There’s been plenty of writing about OPSEC (there wasn’t any), about the stunning incompetence of inviting on Jeffery Goldberg, of all people, into the chat. About the intelligence boon it is to Russia and China to learn how these people speak about Europe, about making decisions. About whether this is a fireable offense for any or all of those involved.
That’s not what I want to discuss. What occurs to me as the most critical takeaway is this: not a single one of these people asked, “Hey, why the fuck are we doing this on Signal?” In fact, there’s a line early in the chat about pulling in people from another chat.
I propose this, which I think is obvious: using Signal is the way the Trump administration does business. It’s not that they don’t have access to SCIFs (every senior leader has one built into their house) or that there aren’t secure governmental communications channels.
It’s that they don’t want a record of what they’re doing. And yes, this violates all kinds of government recordkeeping laws. That’s bad, but that’s still missing the point.

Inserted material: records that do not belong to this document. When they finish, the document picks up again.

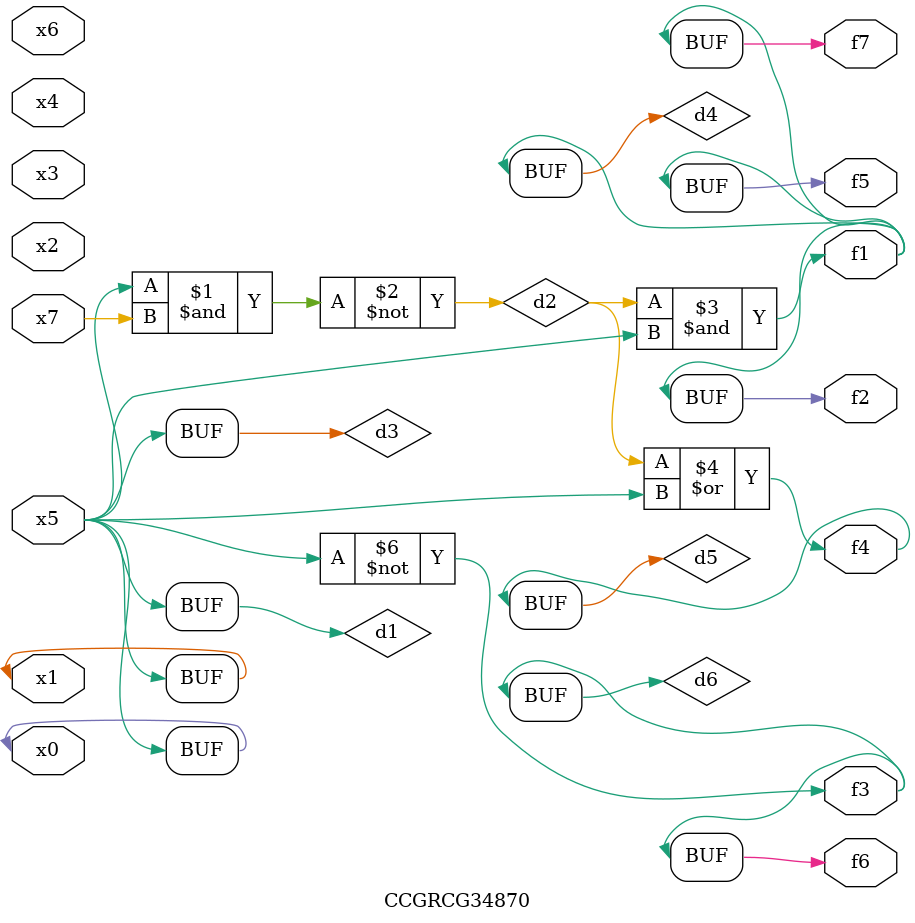
<source format=v>
module CCGRCG34870(
	input x0, x1, x2, x3, x4, x5, x6, x7,
	output f1, f2, f3, f4, f5, f6, f7
);

	wire d1, d2, d3, d4, d5, d6;

	buf (d1, x0, x5);
	nand (d2, x5, x7);
	buf (d3, x0, x1);
	and (d4, d2, d3);
	or (d5, d2, d3);
	nor (d6, d1, d3);
	assign f1 = d4;
	assign f2 = d4;
	assign f3 = d6;
	assign f4 = d5;
	assign f5 = d4;
	assign f6 = d6;
	assign f7 = d4;
endmodule

</source>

How was the mass deportation of these supposed Venezuelan gang members planned? How were they identified and confirmed? How the hell did DHS hone in on a PhD student at Tufts who wrote an op-ed arguing against the treatment of Palestinians (not in favor of Hamas)?
The whole point is to keep this off the books, so even if the government winds up in court, there’s no record of their decision-making or of their diligence.
This is the behavior of a government that wants no checks on its power, that wants to vitiate the agreement between government and the governed. It is the clear assertion that the government does not answer to anybody.
We’ve seen this before. When I wrote about the administration’s attacks on lawyers and law firms, and Paul Weiss’s pathetic folding to the administration’s demands, it wasn’t just a sideshow, it was the same move. Discredit or intimidate the intermediaries of accountability. Undermine the people and institutions whose job it is to slow the process down, demand proof, insist on procedure. Because once you break the expectation that the government must explain itself—to the courts, to lawyers, to the public—it becomes free to act in darkness.
Signal threads, ICE raids, the demonization and taming of legal advocates—none of this is accidental. It is a pattern. A strategy. A message.
The process is the point.
If you think this stops with immigrants or dissenting students, you haven’t been paying attention.